Competitive-intelligence software vendor Klue has confirmed a supply-chain breach that let attackers reach into customer Salesforce environments, a fresh example of how integrations between business tools can become a single point of failure.

How the Attack Unfolded

Klue said attackers used compromised legacy credentials to access its integration environment and obtain OAuth tokens connected to customer platforms. The incident occurred between June 11 and June 12, 2026, and the stolen tokens allowed unauthorized access to Salesforce CRM data across multiple customer environments. In response, Salesforce disabled Klue's Battlecards integration on June 17.

The mechanics of the breach are instructive. Rather than attacking each customer directly, the intruders compromised Klue itself and then used the trust relationships Klue had with its customers' Salesforce accounts. Because OAuth tokens act as long-lived keys granting access without re-entering passwords, seizing them effectively handed the attackers a set of pre-authorized doors into connected systems.

Timeline of the Incident

  • Attackers used compromised legacy credentials to enter Klue's integration environment.
  • Malicious activity took place between June 11 and June 12, 2026.
  • Stolen OAuth tokens enabled access to customer Salesforce CRM data.
  • Salesforce disabled the Klue Battlecards integration on June 17.

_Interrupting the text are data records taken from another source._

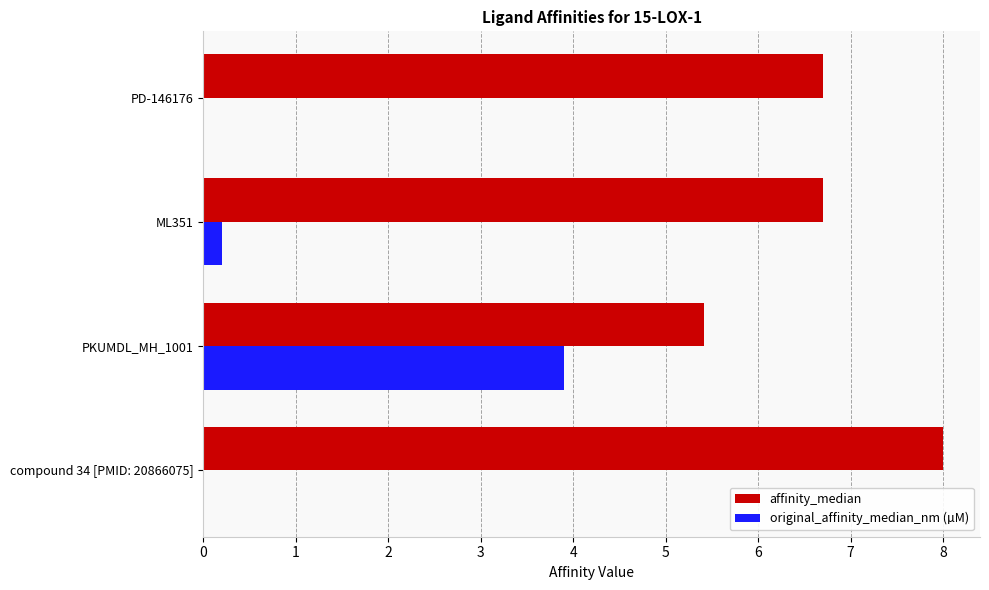

What is the sum of all original_affinity_median_nm (µM) values?

4.1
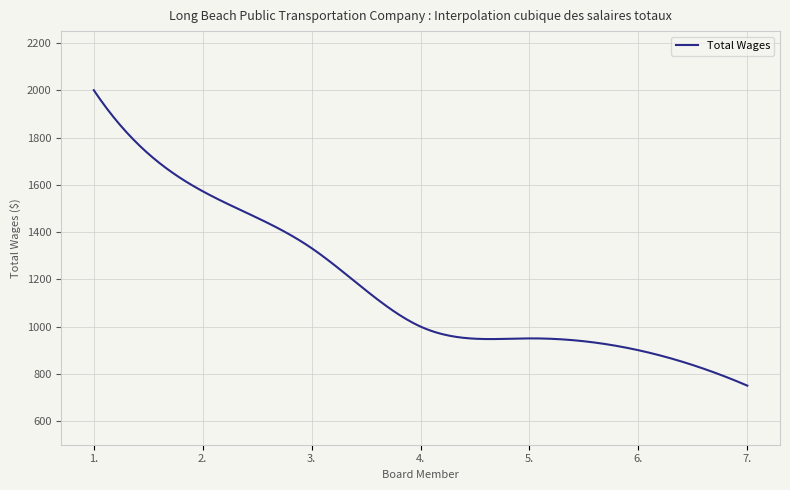

Is this an area chart (filled region under the line)?

No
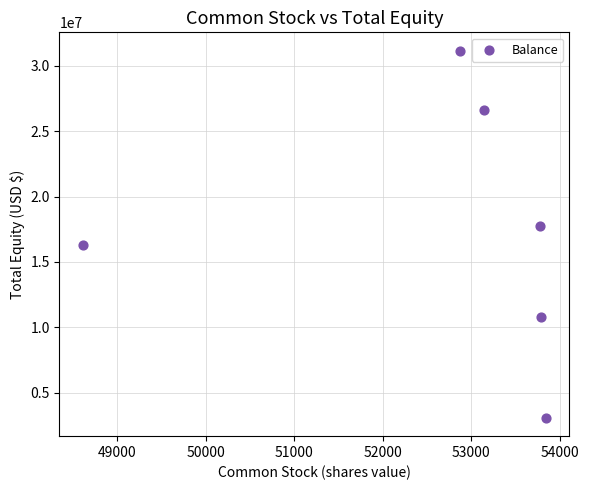

What is the range of Y values (max minus min)?

28087791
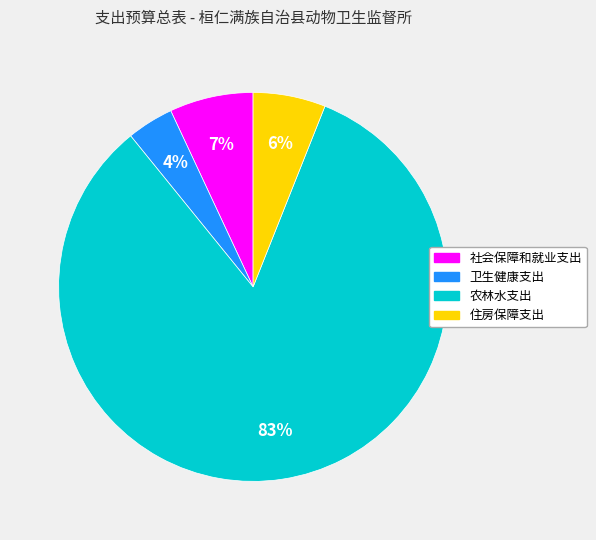

What is the smallest slice in the pie chart?

卫生健康支出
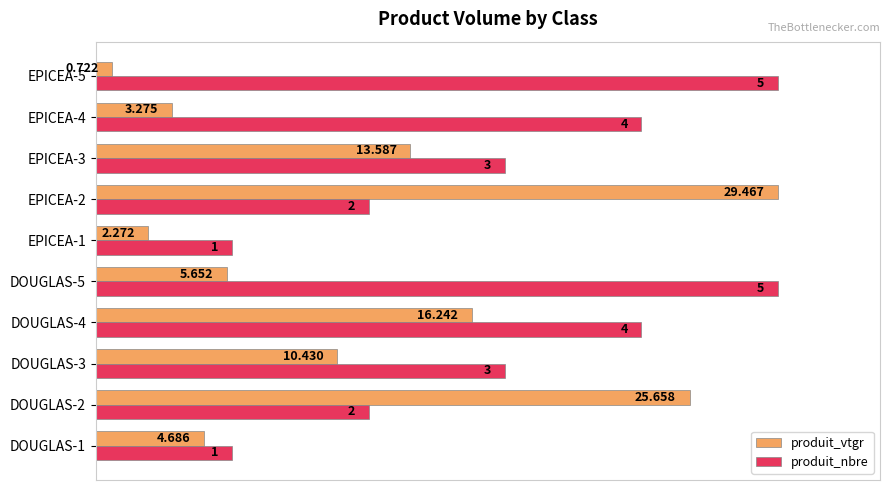

What are all the series names shown in the legend?

produit_vtgr, produit_nbre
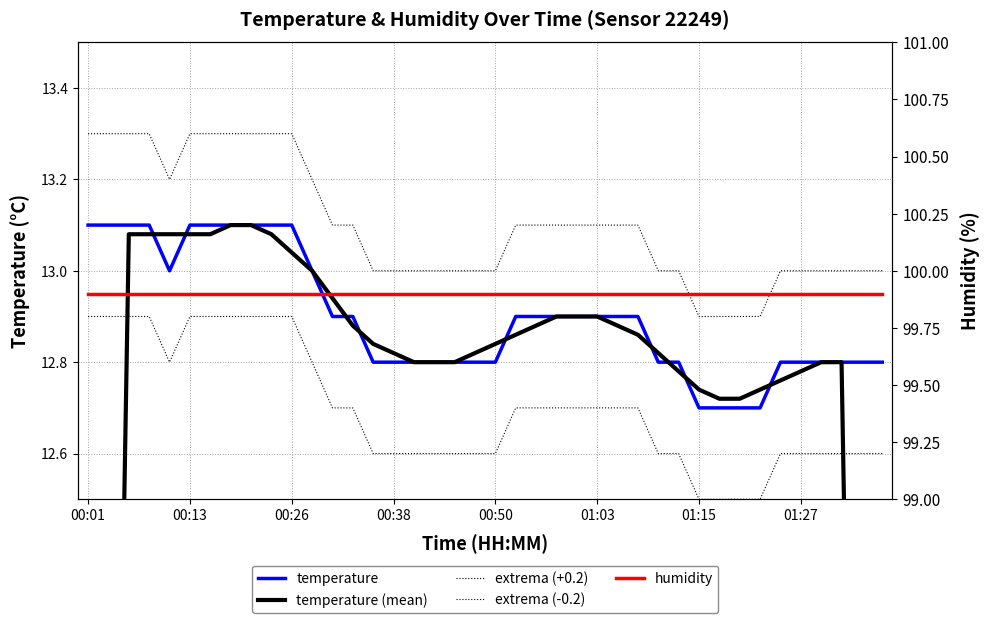

Does the chart display data point markers on the line(s)?

No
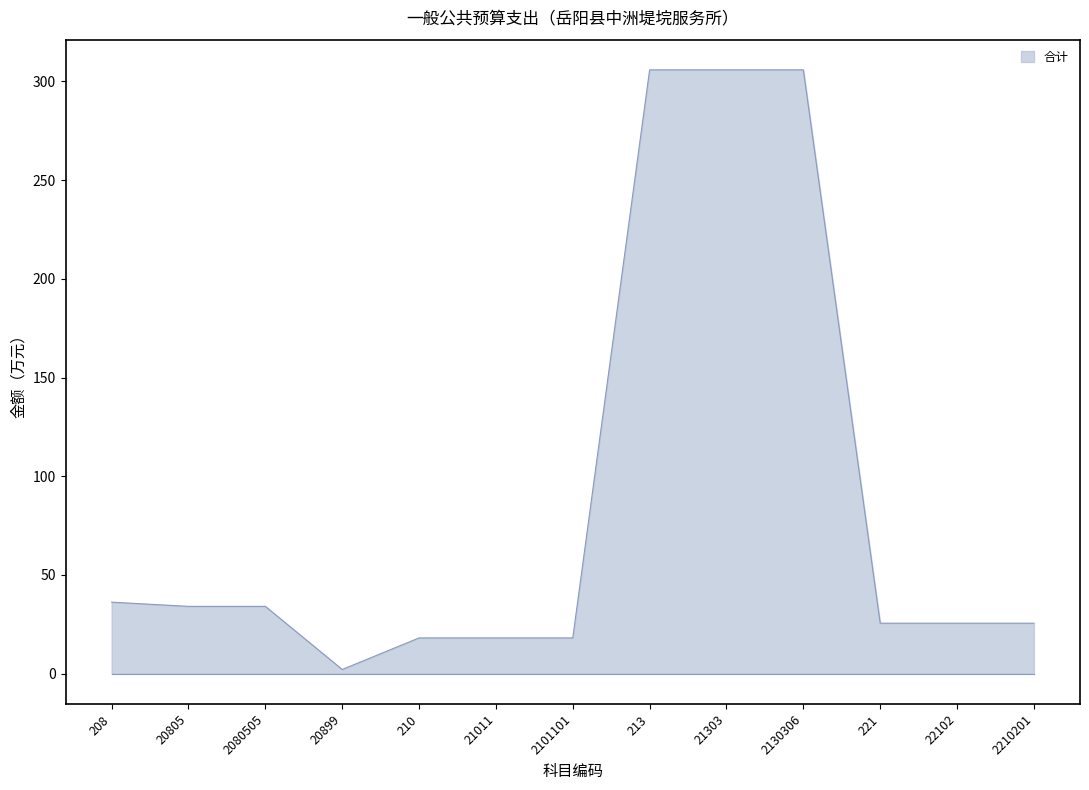

What is the difference between the second highest and second lowest values?

287.8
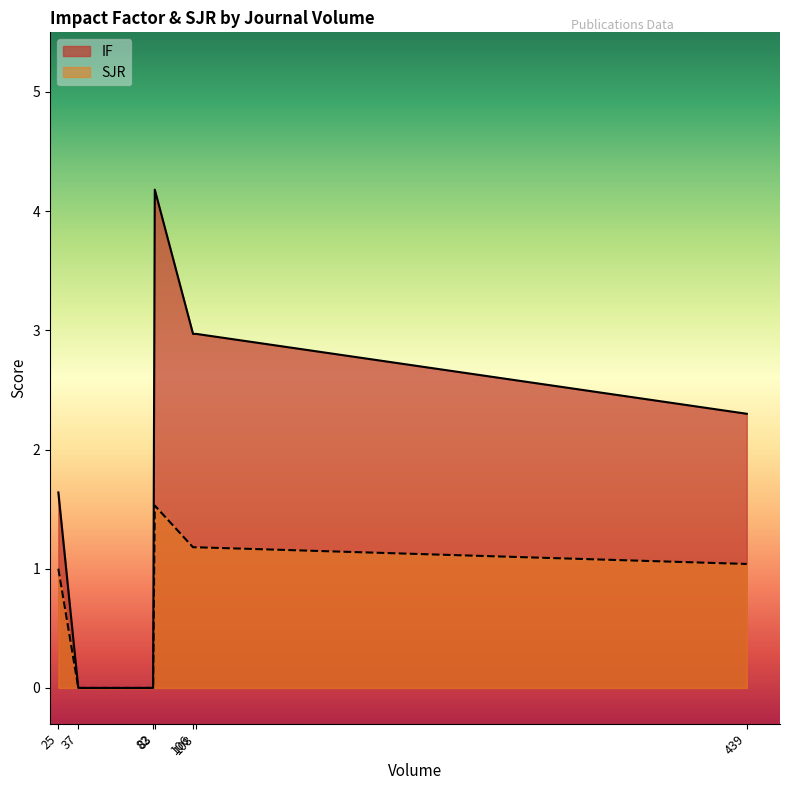

Which category has the highest value in the IF series?

83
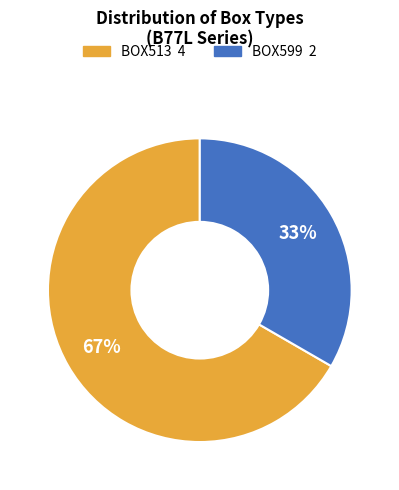

Count the number of slices in the pie.

2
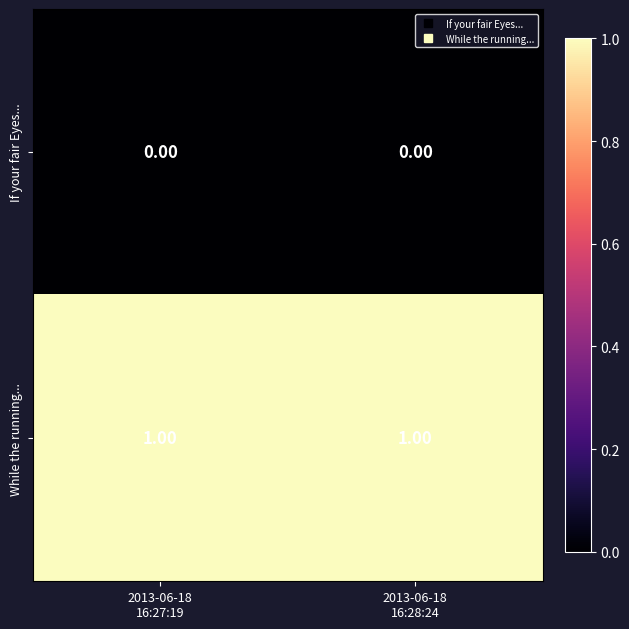

List the series in order of their peak value, highest first.

While the running..., If your fair Eyes...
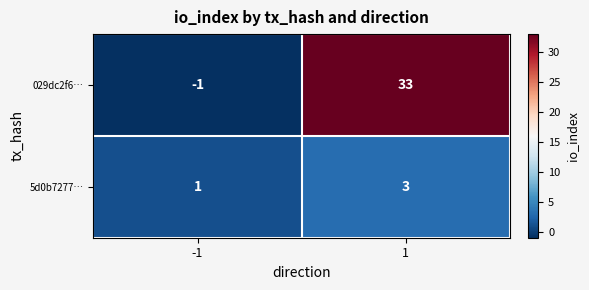

What is the greatest value displayed?

33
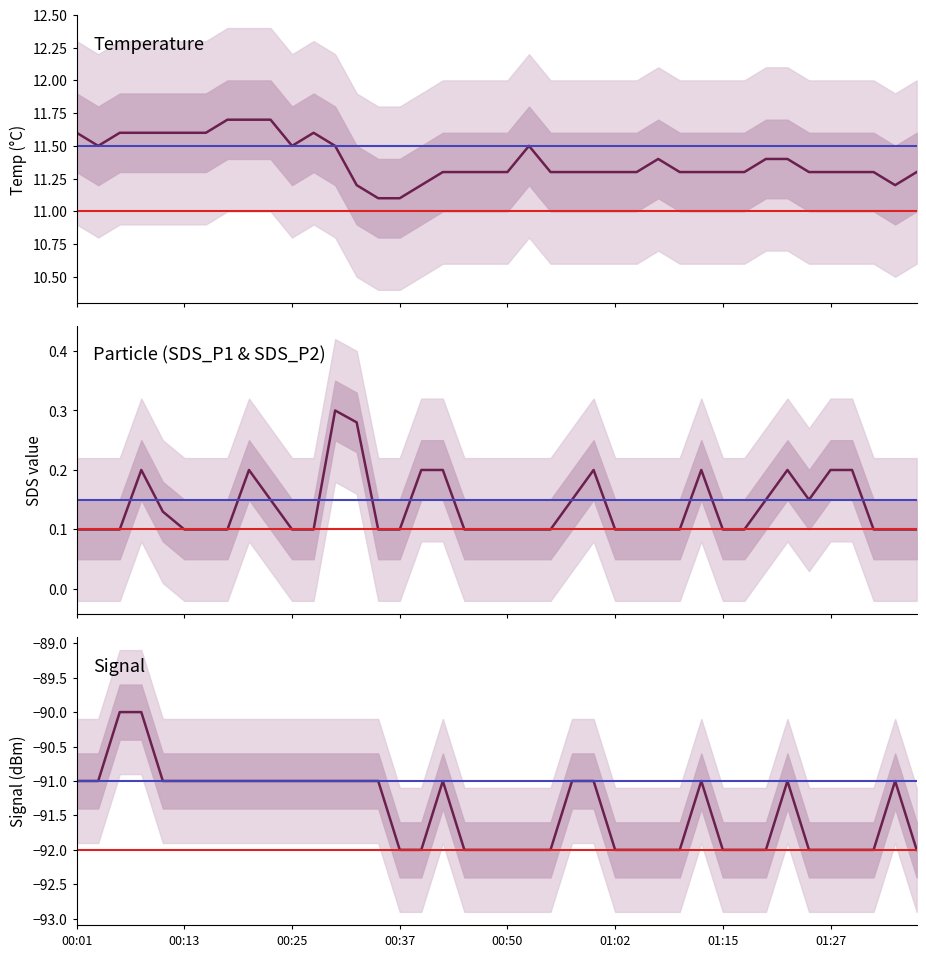

How many SDS_P1 values are between 0 and 1?

40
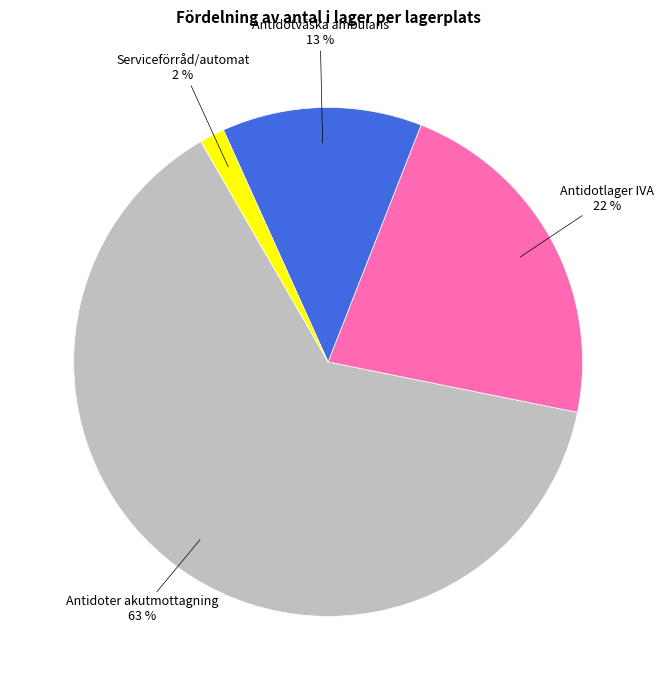

Is there a majority slice in this chart?

Yes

The Danger of Legacy Credentials

A recurring theme in modern breaches is the persistence of old, forgotten credentials that still work. Legacy credentials are often overlooked during security reviews because they belong to systems or accounts that are no longer actively managed. When those credentials remain valid, they offer attackers a quiet way in that bypasses newer defenses.

In Klue's case, the compromised legacy credentials were the entry point, and the OAuth tokens were the payoff. The combination shows why organizations are increasingly urged to inventory and retire unused credentials and to tightly control the scope and lifespan of integration tokens.

Why OAuth Tokens Are a Prized Target

OAuth tokens are designed to let applications talk to one another without repeatedly sharing passwords, which improves usability. But that convenience cuts both ways. A stolen token can grant access to sensitive data for as long as it remains valid, and because the access looks legitimate, it can be harder to detect than a brute-force login attempt.

  • Tokens grant standing access without re-authentication.
  • Malicious use can resemble normal integration traffic.
  • Revoking tokens quickly is essential once a breach is suspected.

A Pattern of Integration Risk

The Klue incident is part of a broader wave of supply-chain and integration-related attacks targeting the connective tissue of the modern software stack. As companies wire together CRM systems, marketing tools, and analytics platforms, each connection becomes a potential pathway for attackers who compromise one vendor to reach many others.

Salesforce's decision to cut off the Battlecards integration reflects a defensive playbook increasingly common in these events: sever the compromised link to contain the blast radius while the situation is assessed. For customers, the episode is a reminder that the security of their data depends not only on their own defenses but on every third-party tool they authorize. Reviewing which integrations hold access to sensitive systems, and revoking those that are no longer needed, has become a core part of protecting business data against exactly this kind of cascading compromise.